BOONVILLE, In. (WEHT) — People who live in a Boonville apartment complex say they are suffering from dirty conditions, and no air conditioning.
After the recent heat wave that saw the heat index topping 100 degrees, many worry living there is actually dangerous.
Governor Boon Square advertises itself as an apartment community for those over 62 and disabled.
I spoke with many neighbors who told me the conditions in the apartments are unhealthy, and they’ve had enough.
“My shower has leaked, it leaks about 4 gallons of water an hour,” said Tracy Barnes. “Toilets don’t flush. Air conditions…. I live on the third floor and the hallway’s not air-conditioned.”
Step into the hallway here, and you can feel the humidity. These walls can talk about difficult conditions.
“When it rains, it rain inside my apartment, in front of the window,” Barnes says. She’s lived here for five years.
Our cameras captured what we’re told are cigarette burns in old carpets, and large potholes in the parking lot.
“Trying to drive through those? It sits so low. It tore that [my car] up, and we keep getting told ‘two weeks, we’re gonna fix it.'”

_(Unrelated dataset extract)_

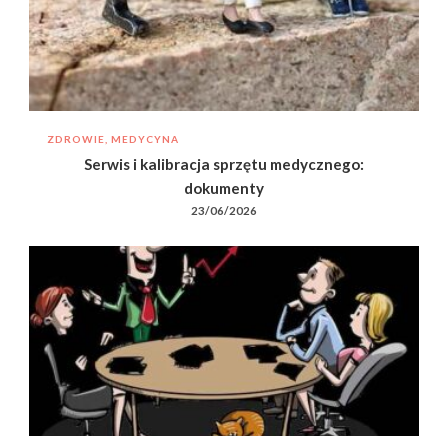
ZDROWIE, MEDYCYNA
Serwis i kalibracja sprzętu medycznego:
dokumenty
23/06/2026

“We’d be in trouble if we got caught putting an animal in these conditions, let alone a person,” says Shawn Russell. His father currently lives at Governor Boon Square.
Neighbors say this isn’t a problem with local-level mangement.
“The manager we have now, she tries. She does write things up. But nothing gets done above her,” Barnes says.
“They’re only able to work with the resources they are given,” says Russell. “And there’s no resources as far as I was seeing.”
That leads to another problem: it is not clear who should be doing these repairs.
“I guess there was a sale where another company was going to buy the place. And I guess they kind of are arguing … who pays what.”
When I went inside and asked to speak with management, I was told Global Ministries Foundations (address out of Tennessee) currently owns the property. It is managed by Millennia Housing Management Ltd, out of Ohio.
I spoke with a representative from Millennia and asked some questions, but have not yet heard back.
“Amanda: Are there a lot of veterans that live in this unit?
Tracy: There’s several. One of them, I know, his son brought it to the attention, it’s been two years since he’s had full air.”
That veteran’s son is Shawn Russel. He took his fight to Facebook.
“We had to put a window unit in last summer, in my Dad’s apartment so that he had AC. And then they installed a wall unit this year, so we was told to take the window unit out because it was against property policy. So we took it out, and the wall unit worked for about three days and then stopped working. They installed another wall unit and we’re at where we’re at now, and it wasn’t working either.”
“I kind of felt like it might have been an isolated incident, and I was just frustrated. Since then there’s been multiple other people.”
It got the attention of lawmakers, who are now also working for answers.
“We put in an emergency call to HUD who is with the Governor Boon Square, it’s an affordable housing issue,” says Rep. Ron Bacon.
He, and other lawmakers are looking into the issue. However, until an inspection by the Department of U.S. Housing and Urban Development (HUD) is done, there are no answers for people who need them most, like Shawn Russell’s father.
“He is a retired disabled veteran that has had two or three heat strokes, two heart attacks and open heart surgery.”
Representative Bacon says if the conditions persist through another heat wave, he might be forced to call the Health Department.
As for Tracy Barnes, she’s packing up and leaving…
“My pulmonologist said… you’ve got to move.”
Because after five years, she’s finally had enough.